Meyer Kanewsky (מאיר קאנעווסקי, c. 1880 – June 10, 1924) was a cantor, lyric tenor, and recording artist of the early twentieth century. Between 1912 and 1918, he performed, arranged or produced more than 130 sides of Cantorial music, Klezmer music, and Yiddish, Ukrainian, and Russian music for Victor Records, Columbia Records and Edison Records.

==Biography==
===Early life===
Kanewsky was born around 1880 in Zolotonosha, Poltava Governorate, Russian Empire (now Ukraine). His exact birthdate is difficult to ascertain, as some sources say 1878, 1880, or 1881. He married his wife Annie (Nunia, née Brass), born in Mykolaiv, in 1903 while still in Russia. They emigrated to New York City around 1905.

===Music career===
It is unclear what Kanewsky did for the first few years he lived in the United States, but by 1910 he was performing concerts in New York and being called the "Jewish Caruso" in advertisements. By 1912 he had signed a recording deal with Columbia Records and began to record Cantorial music. He also recorded Yiddish language songs under the pseudonym M. Guttman and Russian and Ukrainian songs under the name M. Mironenko or M. Palamak. As early as 1912 he also worked as a cantor at Congregation Ohab Zedek, although Yossele Rosenblatt was famously the main cantor there during most of the decade.
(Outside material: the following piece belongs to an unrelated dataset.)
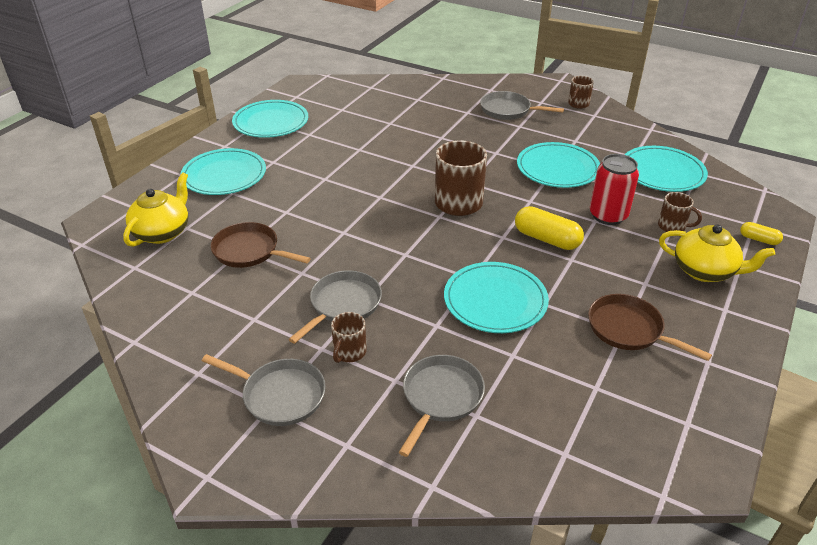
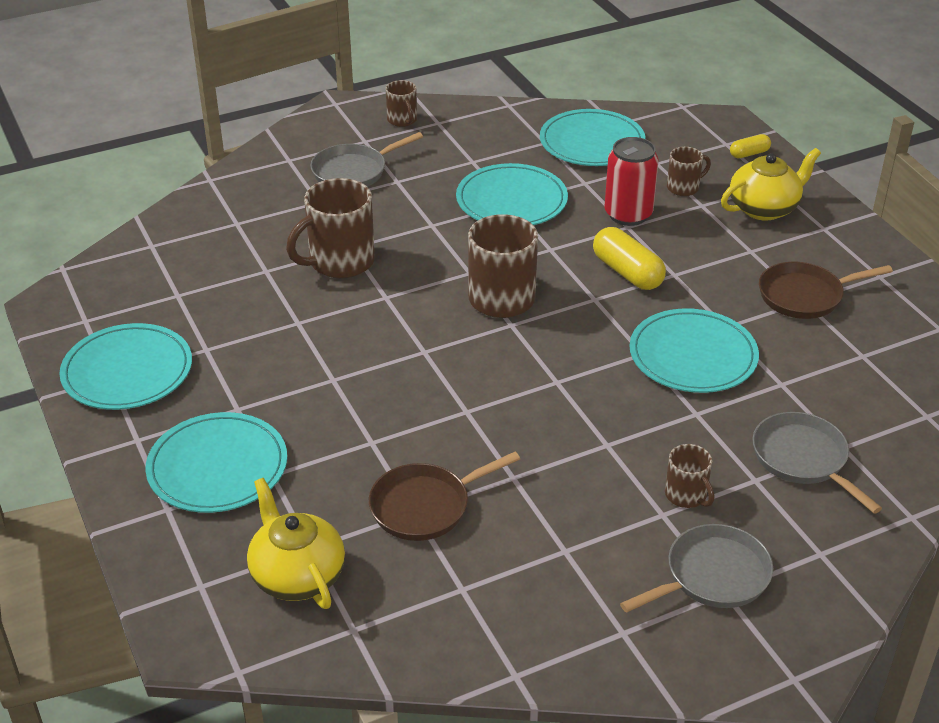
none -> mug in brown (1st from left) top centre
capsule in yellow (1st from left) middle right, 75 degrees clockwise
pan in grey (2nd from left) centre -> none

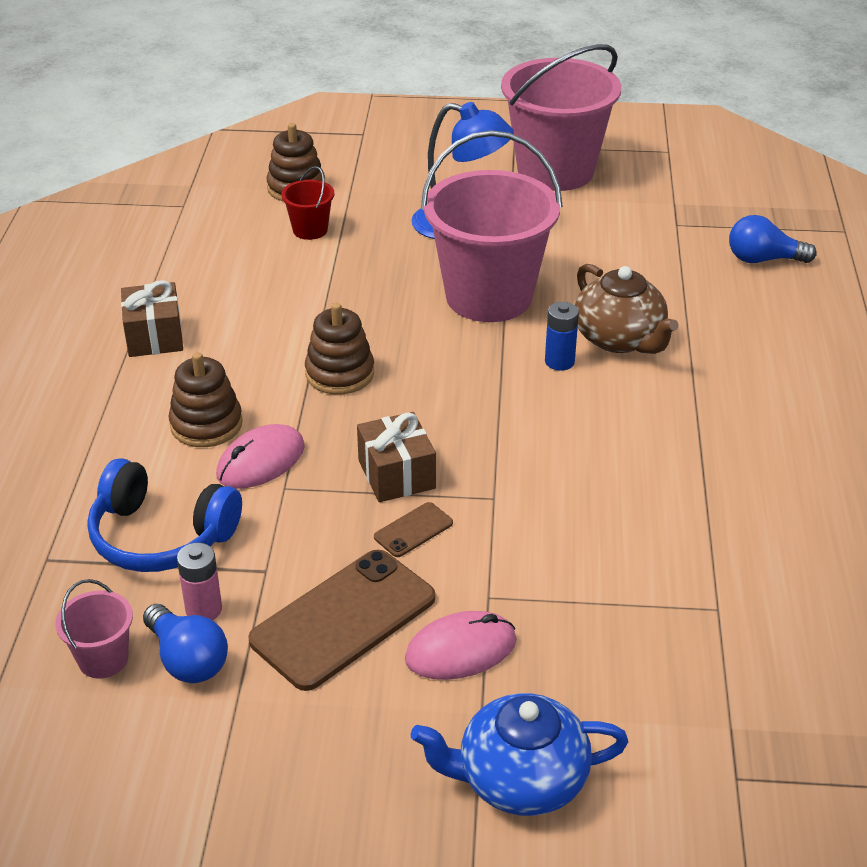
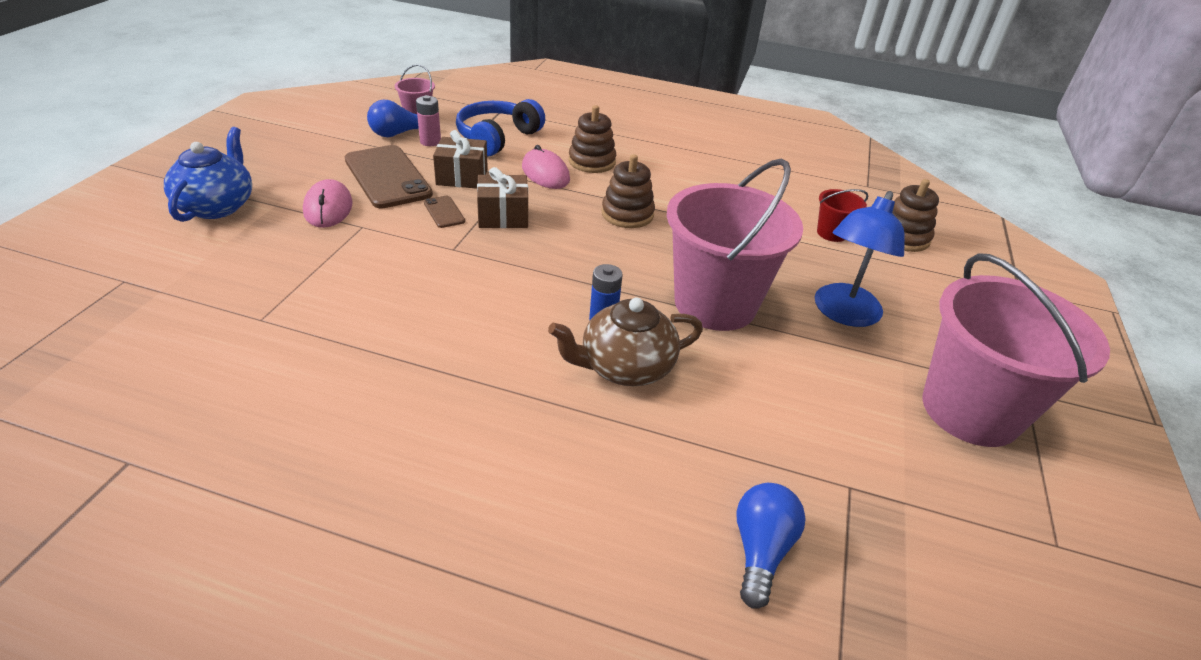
gift in brown (1st from left) middle left -> gift in brown (1st from left) top centre, moved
In the fall of 1915 Kanewsky left Columbia for Victor Records, bringing with him his instrumental collaborator and Klezmer musician Abe Elenkrig. He apparently had a leading role in the direction or arrangement of Elenkrig's Orchestra recordings there. He also continued to record Cantorial, Yiddish and Russian music, mostly under his own name but also sometimes as M. Kanewksy-Katz or M. Palamak. At around this time, he began to perform with his daughter Rose, who would often sing Yiddish Theatre songs as a part of his act.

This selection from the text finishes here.